The second version of variable geometry is more radical and, in the final analysis, the only one that respects the political constraints and the need to solve the EU’s problems. European integration belongs to the category of things that are simultaneously inevitable and impossible.

More integration is needed if Europe is to manage an economically divergent monetary union; to strengthen defence-co-operation at a time when Donald Trump, the US president, is casting doubt on the future of Nato; and to remain credible when confronted by assertive neighbours, notably Russia and Turkey. At the same time it is impossible because the kind of treaty change needed to construct such an edifice is unrealistic.

The way out of this trap is to accept a process of disintegration followed by reintegration.
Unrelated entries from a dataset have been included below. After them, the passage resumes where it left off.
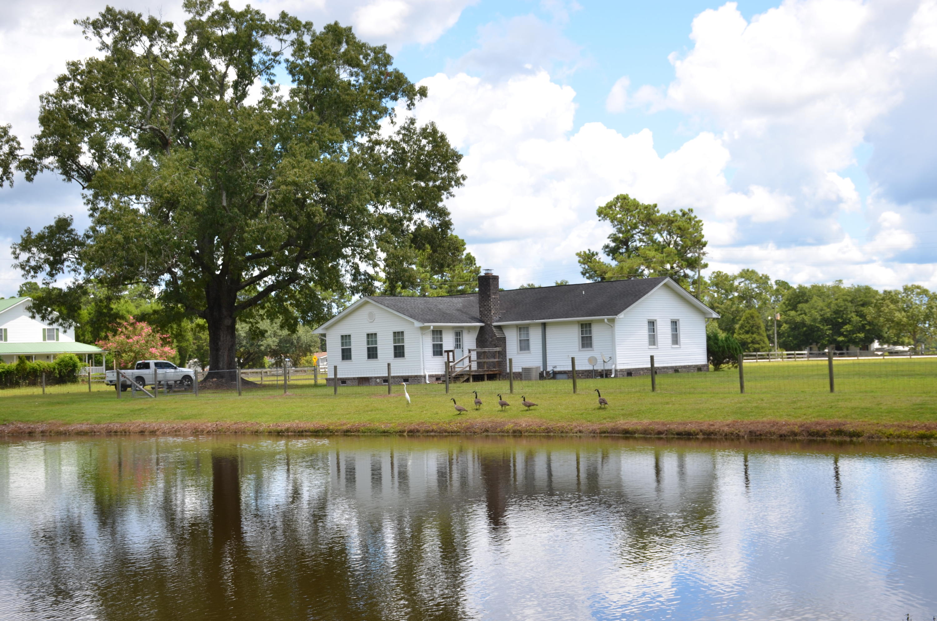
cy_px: 310
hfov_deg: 39.0
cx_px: 468
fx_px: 1325
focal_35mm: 51
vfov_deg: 26.4
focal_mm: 34
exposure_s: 1/250
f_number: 8
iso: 100
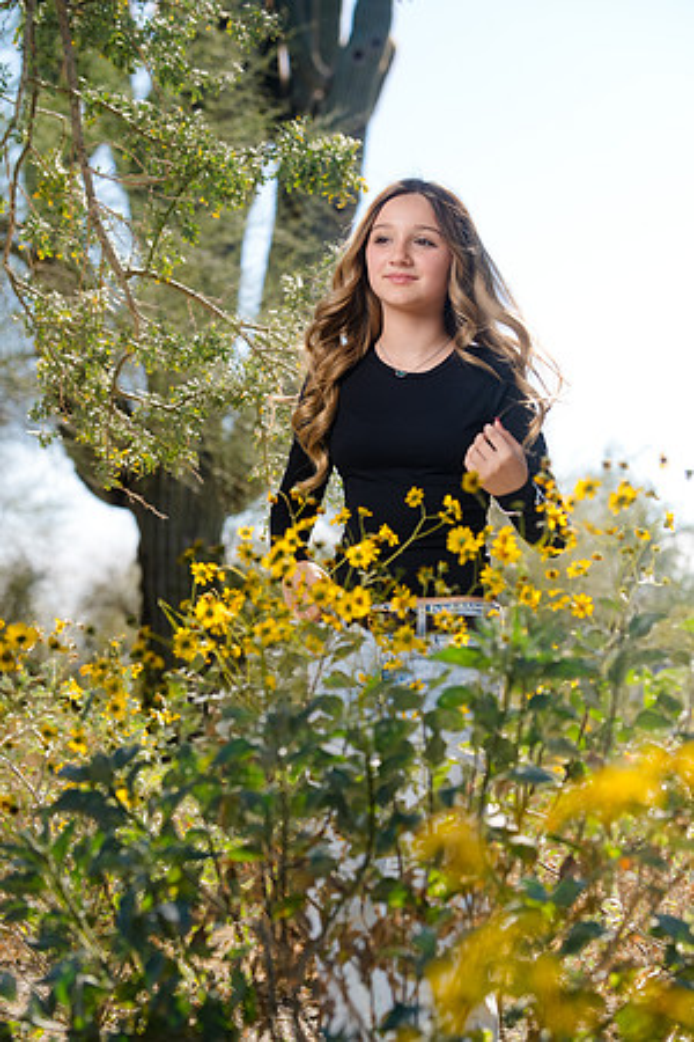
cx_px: 347
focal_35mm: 105
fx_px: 3036
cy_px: 521
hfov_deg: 13.0
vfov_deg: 19.5
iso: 100
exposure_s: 1/250
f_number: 5.6
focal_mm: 105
The EU as constituted is monolithic. It is stuck with a legal framework for everybody that suits nobody. The best option would be a structure with a reasonably integrated core, surrounded by a less integrated outer layer. All member states would be part of a customs union and the single market but not necessarily the single currency or the interior and foreign and security policy apparatus. Freedom of movement could be defined as a right obligatory for members of the inner group but voluntary for the others.

Countries in the outer sphere would have the right, but not the obligation, to join core policy areas. The outer layer would thus not be monolithic either. Such a structure would even allow the UK to rejoin after it leaves the bloc. But it would be rejoining not the EU as we know it but a more flexible successor organisation, with a different legal basis.

Europe’s dilemmas are solvable if one opens up the institutional fabric. Otherwise, there is no alternative but to muddle through in the hope that nothing happens. And we know where that ends.